(Stored data entries)
= Beginning of Section =

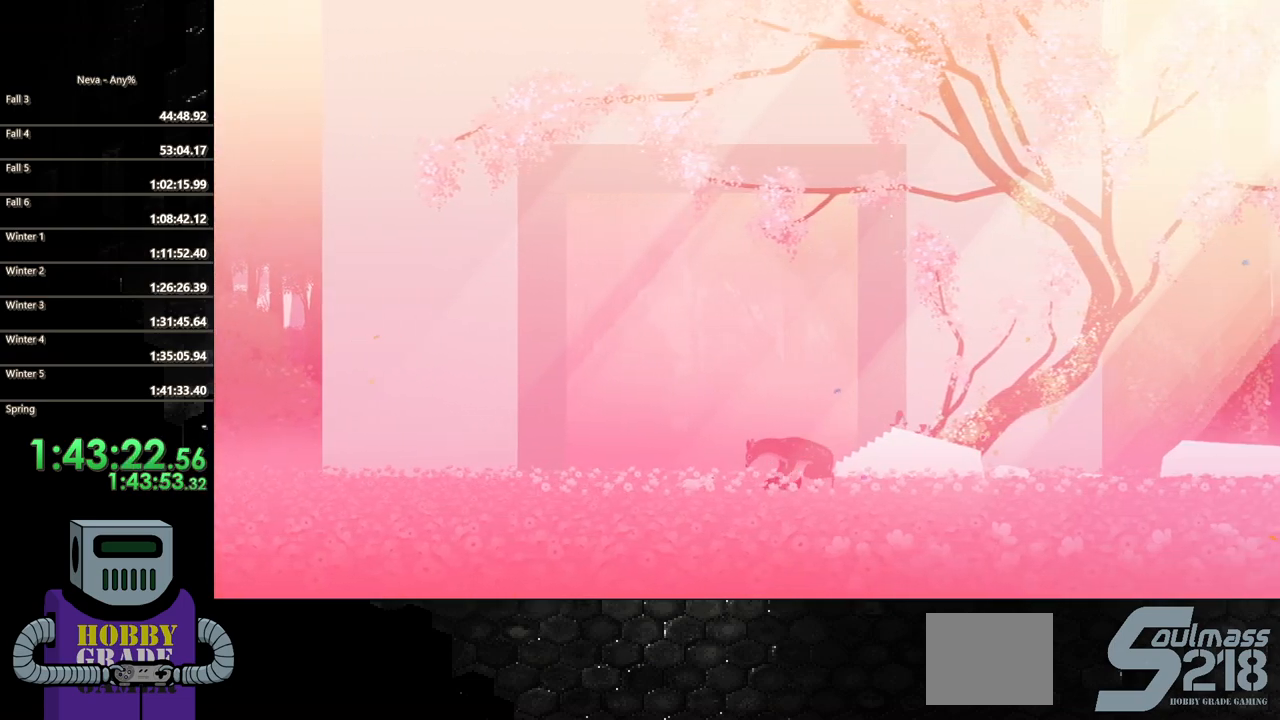
{"buttons": ["CIRCLE", "DPAD_RIGHT"], "events": [[50, "CIRCLE", "down"], [150, "CIRCLE", "up"], [233, "CIRCLE", "down"], [333, "CIRCLE", "up"], [417, "CIRCLE", "down"]]}
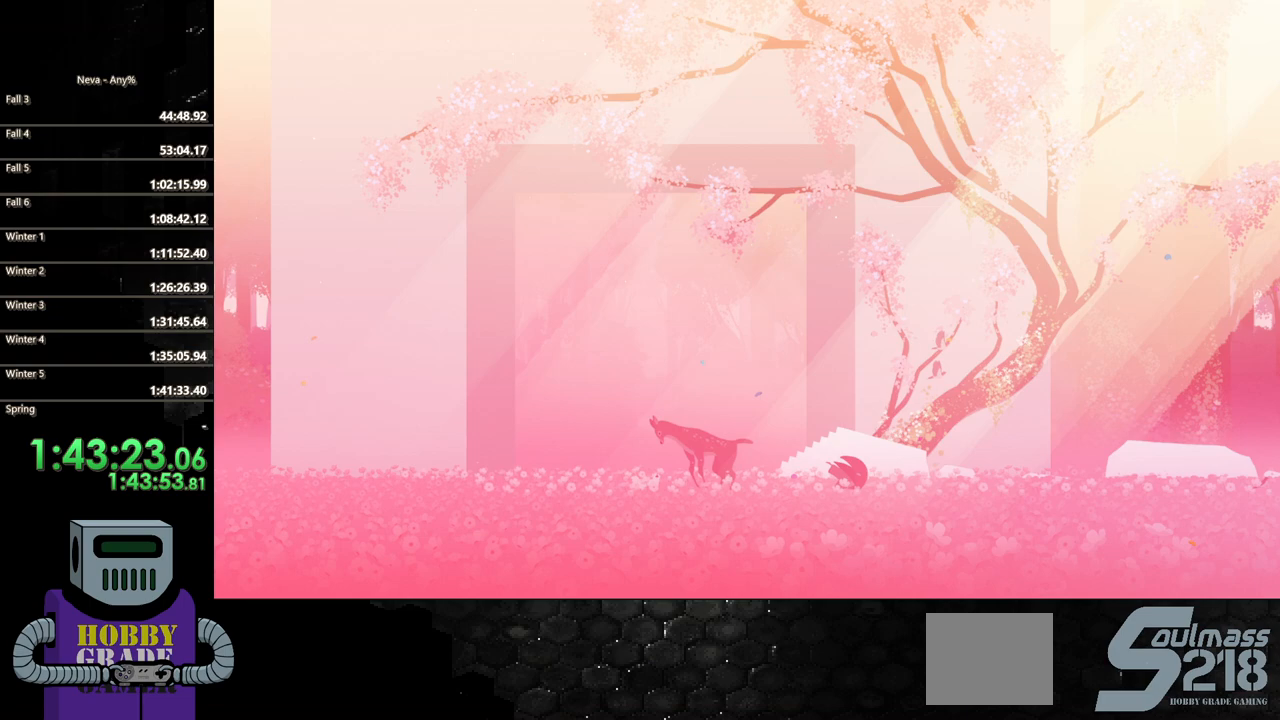
{"buttons": ["CIRCLE", "DPAD_RIGHT"], "events": [[233, "CIRCLE", "up"], [367, "CROSS", "down"], [433, "CIRCLE", "down"], [483, "CROSS", "up"]]}
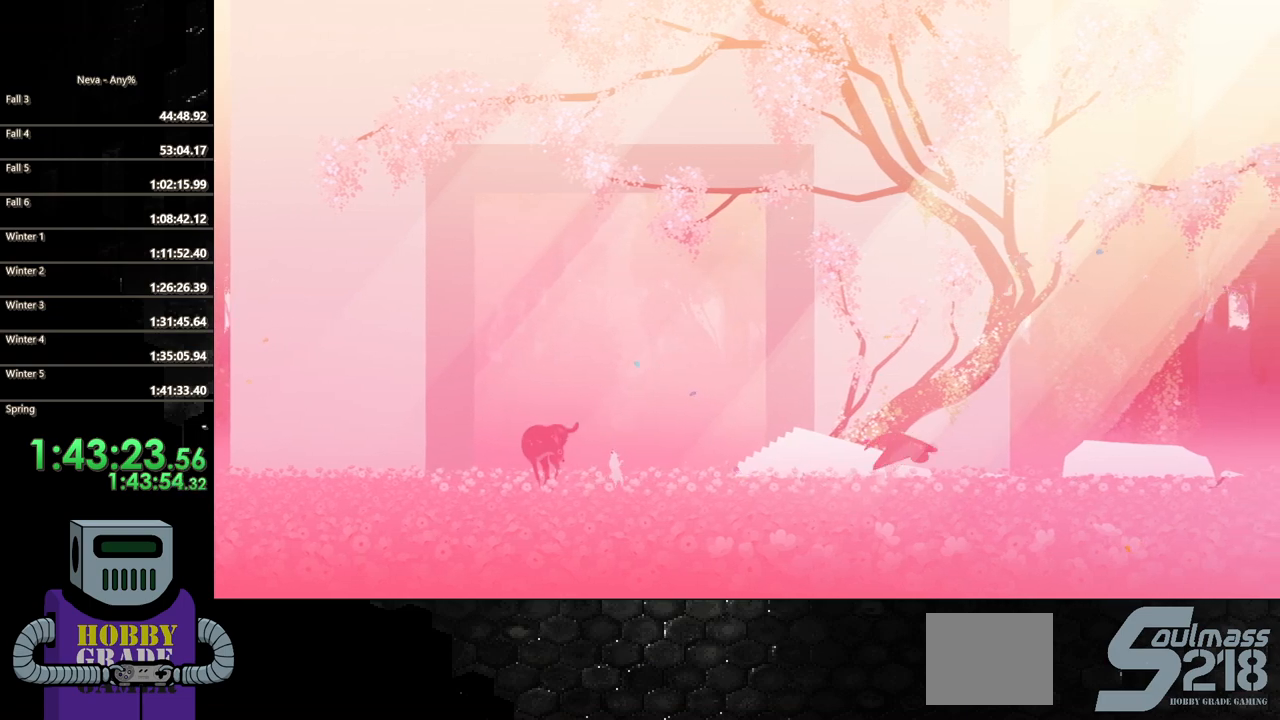
{"buttons": ["DPAD_RIGHT"], "events": [[350, "CIRCLE", "up"]]}
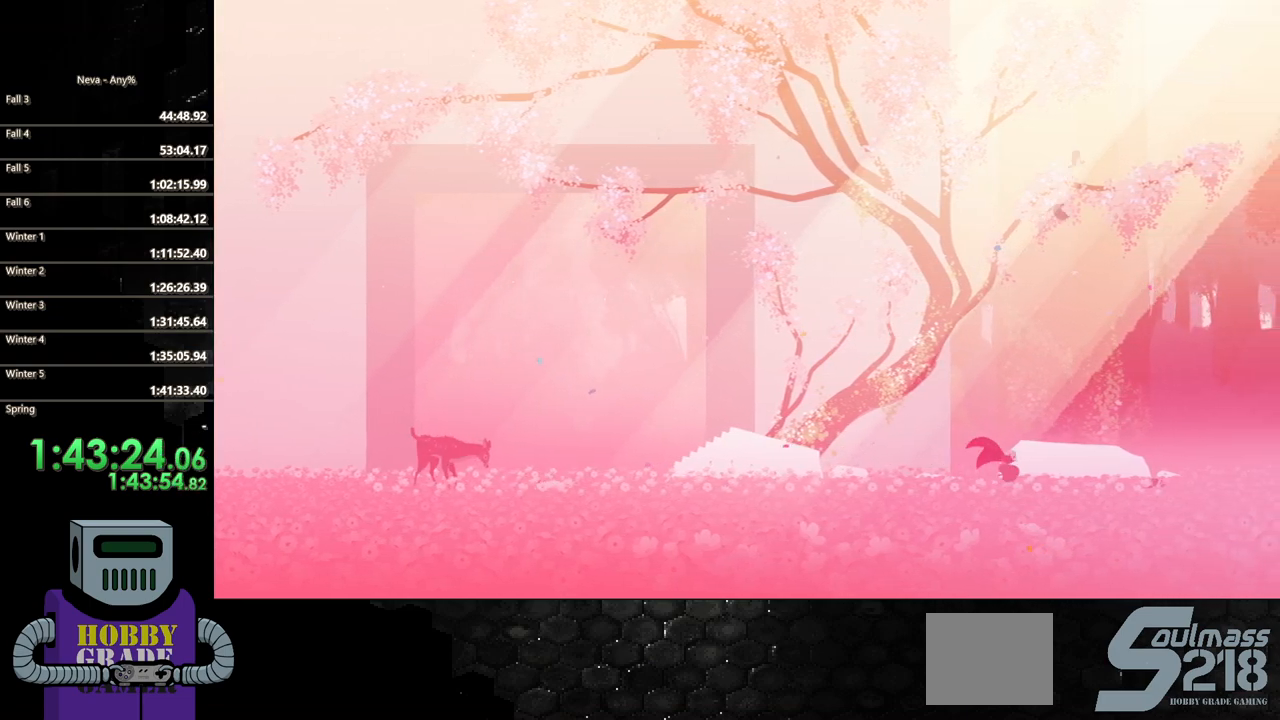
{"buttons": ["CIRCLE", "DPAD_RIGHT"], "events": [[83, "CROSS", "down"], [133, "CIRCLE", "down"], [167, "CROSS", "up"]]}
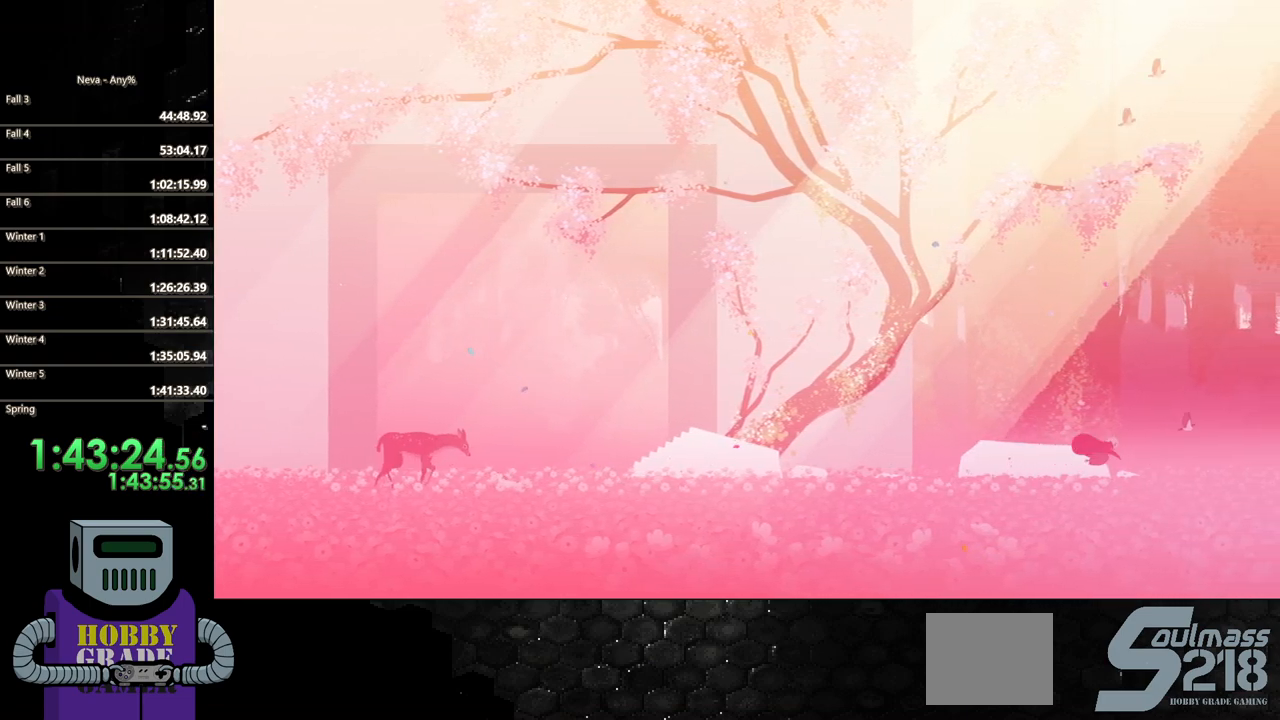
{"buttons": ["DPAD_RIGHT"], "events": [[50, "CIRCLE", "up"], [367, "TRIANGLE", "down"], [467, "TRIANGLE", "up"]]}
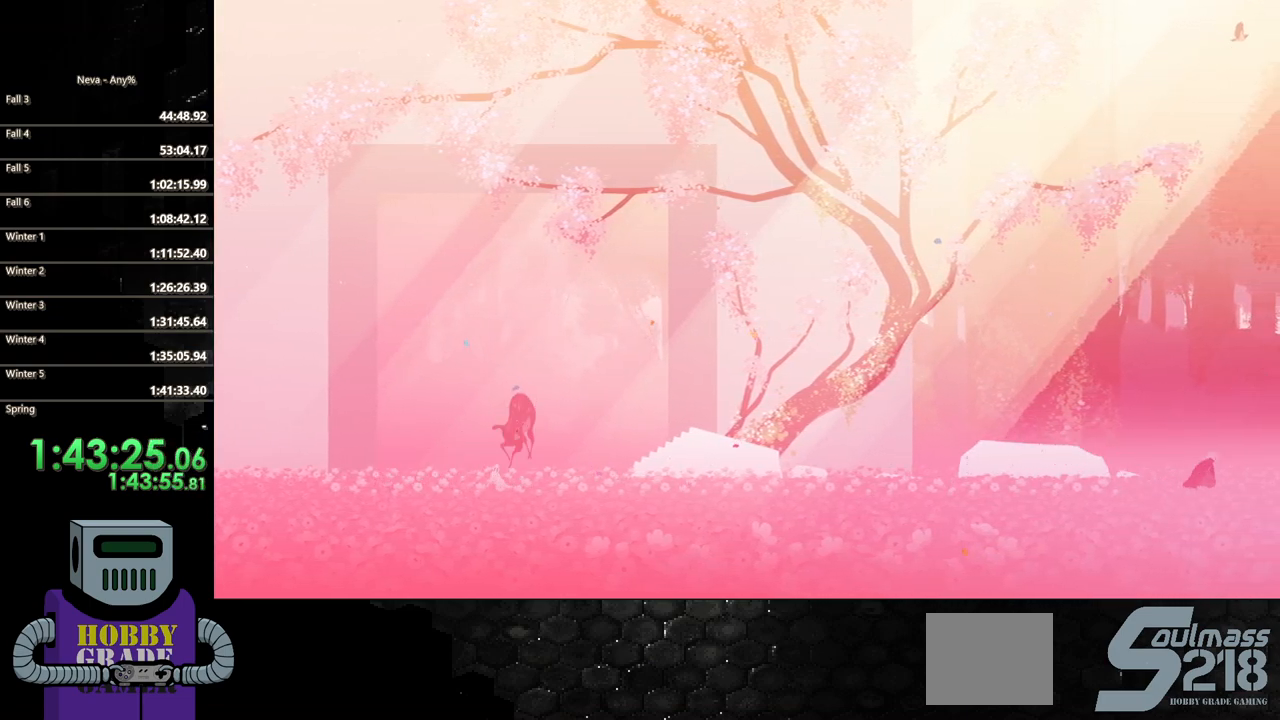
{"buttons": ["CIRCLE", "DPAD_RIGHT"], "events": [[50, "TRIANGLE", "down"], [150, "TRIANGLE", "up"], [467, "CIRCLE", "down"]]}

= End of Section =

◆ TASK DETAILS ◆
Using the records above, filter out every line that lacks the string "CROSS" and copy the rest.

◆ SOLVED EXERCISE ◆
{"buttons": ["CIRCLE", "DPAD_RIGHT"], "events": [[233, "CIRCLE", "up"], [367, "CROSS", "down"], [433, "CIRCLE", "down"], [483, "CROSS", "up"]]}
{"buttons": ["CIRCLE", "DPAD_RIGHT"], "events": [[83, "CROSS", "down"], [133, "CIRCLE", "down"], [167, "CROSS", "up"]]}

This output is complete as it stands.